Task statement = Check every line of the entries for the string "round" and return the ones that contain it.

Supplied entries =
____
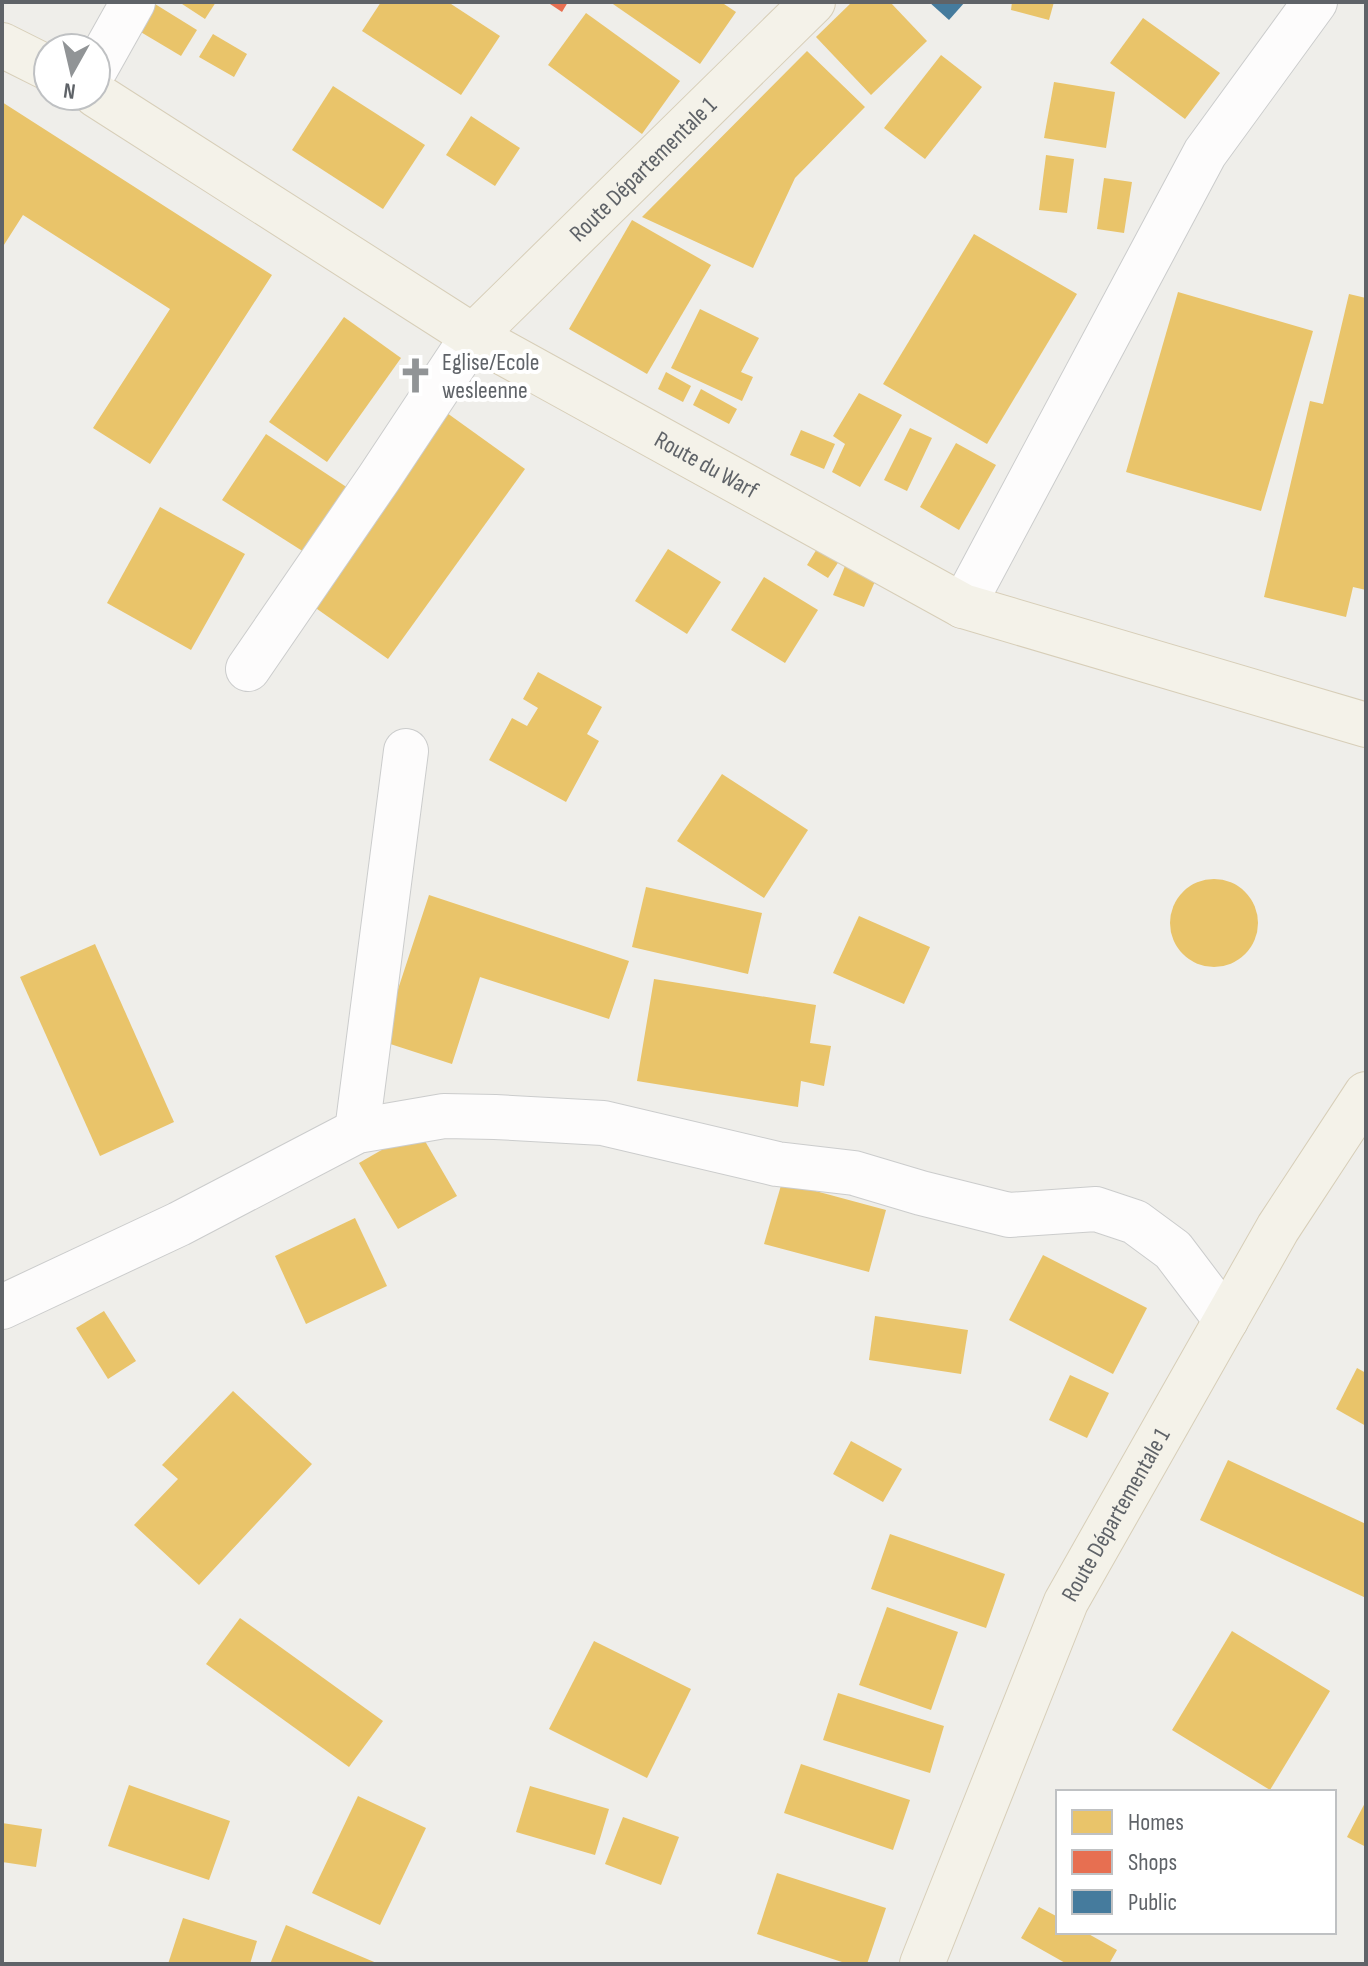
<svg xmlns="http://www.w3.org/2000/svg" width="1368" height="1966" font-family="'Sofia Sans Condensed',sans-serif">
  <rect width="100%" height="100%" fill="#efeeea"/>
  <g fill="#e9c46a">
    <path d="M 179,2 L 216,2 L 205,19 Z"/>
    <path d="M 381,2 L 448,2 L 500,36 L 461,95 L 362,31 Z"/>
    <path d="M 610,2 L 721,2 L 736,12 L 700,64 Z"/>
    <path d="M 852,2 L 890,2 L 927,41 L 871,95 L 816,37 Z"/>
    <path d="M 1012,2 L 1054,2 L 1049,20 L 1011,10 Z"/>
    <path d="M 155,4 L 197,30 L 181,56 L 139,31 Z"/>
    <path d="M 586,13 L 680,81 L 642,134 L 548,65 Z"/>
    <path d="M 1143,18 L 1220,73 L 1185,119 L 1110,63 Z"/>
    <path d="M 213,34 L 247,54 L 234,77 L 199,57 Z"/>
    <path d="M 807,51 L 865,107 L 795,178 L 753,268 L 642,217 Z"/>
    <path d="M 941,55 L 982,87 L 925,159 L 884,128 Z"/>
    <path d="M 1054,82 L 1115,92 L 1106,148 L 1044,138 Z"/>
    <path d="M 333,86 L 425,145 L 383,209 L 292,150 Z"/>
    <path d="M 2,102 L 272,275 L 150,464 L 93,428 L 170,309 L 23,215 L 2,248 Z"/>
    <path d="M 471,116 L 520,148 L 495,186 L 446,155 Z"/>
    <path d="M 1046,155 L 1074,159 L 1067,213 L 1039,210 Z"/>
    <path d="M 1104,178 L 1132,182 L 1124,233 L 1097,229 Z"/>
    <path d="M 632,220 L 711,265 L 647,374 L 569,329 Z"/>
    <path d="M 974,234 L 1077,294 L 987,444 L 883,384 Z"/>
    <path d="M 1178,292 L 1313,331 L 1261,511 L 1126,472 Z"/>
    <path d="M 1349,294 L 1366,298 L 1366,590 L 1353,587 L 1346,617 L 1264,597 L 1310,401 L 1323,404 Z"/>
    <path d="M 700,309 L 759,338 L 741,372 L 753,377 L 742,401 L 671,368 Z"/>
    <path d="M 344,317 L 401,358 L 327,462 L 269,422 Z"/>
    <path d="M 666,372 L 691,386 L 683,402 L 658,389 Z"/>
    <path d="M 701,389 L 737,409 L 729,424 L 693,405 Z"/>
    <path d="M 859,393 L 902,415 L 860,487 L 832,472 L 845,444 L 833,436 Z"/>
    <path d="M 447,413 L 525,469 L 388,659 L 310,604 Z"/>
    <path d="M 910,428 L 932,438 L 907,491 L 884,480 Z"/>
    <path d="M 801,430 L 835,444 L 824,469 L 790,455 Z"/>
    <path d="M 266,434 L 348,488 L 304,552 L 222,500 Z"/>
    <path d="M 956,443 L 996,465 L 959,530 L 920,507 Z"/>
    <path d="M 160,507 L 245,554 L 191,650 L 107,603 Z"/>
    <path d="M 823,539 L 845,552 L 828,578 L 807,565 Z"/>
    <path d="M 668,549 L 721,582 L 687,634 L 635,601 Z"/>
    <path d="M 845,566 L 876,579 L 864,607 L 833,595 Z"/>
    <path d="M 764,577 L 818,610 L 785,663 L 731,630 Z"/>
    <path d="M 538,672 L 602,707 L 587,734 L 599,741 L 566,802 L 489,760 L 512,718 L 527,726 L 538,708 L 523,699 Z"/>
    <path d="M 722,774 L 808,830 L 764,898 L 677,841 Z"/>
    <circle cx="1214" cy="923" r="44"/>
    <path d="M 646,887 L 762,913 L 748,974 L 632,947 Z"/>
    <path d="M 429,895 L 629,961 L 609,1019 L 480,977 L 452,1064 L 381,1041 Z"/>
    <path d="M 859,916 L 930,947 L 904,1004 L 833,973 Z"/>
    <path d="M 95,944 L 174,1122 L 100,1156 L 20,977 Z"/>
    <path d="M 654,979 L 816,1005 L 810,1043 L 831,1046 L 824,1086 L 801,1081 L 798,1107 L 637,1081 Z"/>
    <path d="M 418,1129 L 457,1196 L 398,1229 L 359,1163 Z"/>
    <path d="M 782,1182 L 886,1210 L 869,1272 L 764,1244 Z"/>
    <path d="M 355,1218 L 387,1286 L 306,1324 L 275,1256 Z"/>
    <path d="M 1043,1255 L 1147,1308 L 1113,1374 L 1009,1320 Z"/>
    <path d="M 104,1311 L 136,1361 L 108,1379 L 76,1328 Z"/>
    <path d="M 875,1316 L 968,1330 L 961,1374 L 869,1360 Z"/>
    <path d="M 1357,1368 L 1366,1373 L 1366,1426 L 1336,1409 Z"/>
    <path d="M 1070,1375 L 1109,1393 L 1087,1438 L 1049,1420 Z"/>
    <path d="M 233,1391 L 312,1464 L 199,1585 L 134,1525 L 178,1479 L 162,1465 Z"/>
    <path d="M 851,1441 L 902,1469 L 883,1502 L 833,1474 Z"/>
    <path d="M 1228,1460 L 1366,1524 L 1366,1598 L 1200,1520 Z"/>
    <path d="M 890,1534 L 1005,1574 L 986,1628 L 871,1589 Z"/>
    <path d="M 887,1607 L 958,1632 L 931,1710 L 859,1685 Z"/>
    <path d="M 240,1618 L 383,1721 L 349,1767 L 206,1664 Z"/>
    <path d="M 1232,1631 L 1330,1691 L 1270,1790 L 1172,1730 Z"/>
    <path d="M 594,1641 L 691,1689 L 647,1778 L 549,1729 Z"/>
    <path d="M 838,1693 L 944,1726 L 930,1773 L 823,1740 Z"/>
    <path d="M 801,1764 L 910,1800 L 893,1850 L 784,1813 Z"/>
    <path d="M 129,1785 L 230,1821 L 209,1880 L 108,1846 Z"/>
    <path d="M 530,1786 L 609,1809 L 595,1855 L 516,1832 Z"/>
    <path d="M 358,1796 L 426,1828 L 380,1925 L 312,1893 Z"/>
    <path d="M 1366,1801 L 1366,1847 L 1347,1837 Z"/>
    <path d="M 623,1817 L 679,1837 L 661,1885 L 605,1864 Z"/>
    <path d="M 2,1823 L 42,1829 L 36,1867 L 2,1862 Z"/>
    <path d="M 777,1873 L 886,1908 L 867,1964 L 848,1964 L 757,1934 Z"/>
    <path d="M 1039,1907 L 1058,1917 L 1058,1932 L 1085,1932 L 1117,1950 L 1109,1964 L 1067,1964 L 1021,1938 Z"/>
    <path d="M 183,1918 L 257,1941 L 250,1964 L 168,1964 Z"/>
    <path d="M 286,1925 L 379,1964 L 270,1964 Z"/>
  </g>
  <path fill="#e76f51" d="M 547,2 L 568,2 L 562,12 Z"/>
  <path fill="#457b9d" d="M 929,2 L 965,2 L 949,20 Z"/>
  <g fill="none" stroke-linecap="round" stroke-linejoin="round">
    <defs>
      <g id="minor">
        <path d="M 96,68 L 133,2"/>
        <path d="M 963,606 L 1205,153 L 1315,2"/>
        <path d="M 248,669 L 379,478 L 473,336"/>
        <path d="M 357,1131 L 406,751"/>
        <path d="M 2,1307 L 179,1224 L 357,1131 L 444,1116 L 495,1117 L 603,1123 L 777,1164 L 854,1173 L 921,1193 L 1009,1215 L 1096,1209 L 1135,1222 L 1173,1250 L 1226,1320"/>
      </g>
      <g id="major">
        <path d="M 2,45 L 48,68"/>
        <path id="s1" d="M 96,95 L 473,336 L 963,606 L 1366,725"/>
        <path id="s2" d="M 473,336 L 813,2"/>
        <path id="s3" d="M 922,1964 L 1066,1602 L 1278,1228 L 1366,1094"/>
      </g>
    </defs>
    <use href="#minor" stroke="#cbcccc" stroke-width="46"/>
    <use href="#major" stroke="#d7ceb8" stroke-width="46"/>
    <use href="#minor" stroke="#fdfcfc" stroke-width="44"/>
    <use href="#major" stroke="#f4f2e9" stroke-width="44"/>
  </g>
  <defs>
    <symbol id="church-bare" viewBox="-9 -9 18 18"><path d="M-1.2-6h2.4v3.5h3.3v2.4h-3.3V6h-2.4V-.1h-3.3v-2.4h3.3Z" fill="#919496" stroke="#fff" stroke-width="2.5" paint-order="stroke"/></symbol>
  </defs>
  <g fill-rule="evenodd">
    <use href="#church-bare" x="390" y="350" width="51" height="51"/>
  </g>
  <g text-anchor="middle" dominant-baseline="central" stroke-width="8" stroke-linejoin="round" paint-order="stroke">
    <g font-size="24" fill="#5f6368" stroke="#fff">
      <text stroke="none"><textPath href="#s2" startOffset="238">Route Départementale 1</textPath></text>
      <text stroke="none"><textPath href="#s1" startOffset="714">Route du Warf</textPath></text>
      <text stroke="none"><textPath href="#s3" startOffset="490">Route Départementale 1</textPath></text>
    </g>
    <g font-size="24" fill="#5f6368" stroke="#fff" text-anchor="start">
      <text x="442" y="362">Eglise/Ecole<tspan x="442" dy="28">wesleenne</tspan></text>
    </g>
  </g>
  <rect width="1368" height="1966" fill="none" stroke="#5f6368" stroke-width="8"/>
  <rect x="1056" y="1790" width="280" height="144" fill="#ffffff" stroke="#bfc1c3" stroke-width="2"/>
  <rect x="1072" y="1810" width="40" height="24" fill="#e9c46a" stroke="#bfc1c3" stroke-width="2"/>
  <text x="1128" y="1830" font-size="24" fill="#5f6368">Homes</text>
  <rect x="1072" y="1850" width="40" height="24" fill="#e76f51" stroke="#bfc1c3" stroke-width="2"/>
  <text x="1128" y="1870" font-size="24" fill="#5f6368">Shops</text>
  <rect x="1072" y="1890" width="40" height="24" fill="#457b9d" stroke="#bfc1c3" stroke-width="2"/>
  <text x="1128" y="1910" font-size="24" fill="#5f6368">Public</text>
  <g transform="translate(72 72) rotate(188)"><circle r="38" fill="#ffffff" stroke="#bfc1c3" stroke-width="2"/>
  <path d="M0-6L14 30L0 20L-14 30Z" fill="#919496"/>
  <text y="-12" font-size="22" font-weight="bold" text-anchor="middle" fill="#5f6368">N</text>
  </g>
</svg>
____
Solution for this exercise =
  <g fill="none" stroke-linecap="round" stroke-linejoin="round">
  <g text-anchor="middle" dominant-baseline="central" stroke-width="8" stroke-linejoin="round" paint-order="stroke">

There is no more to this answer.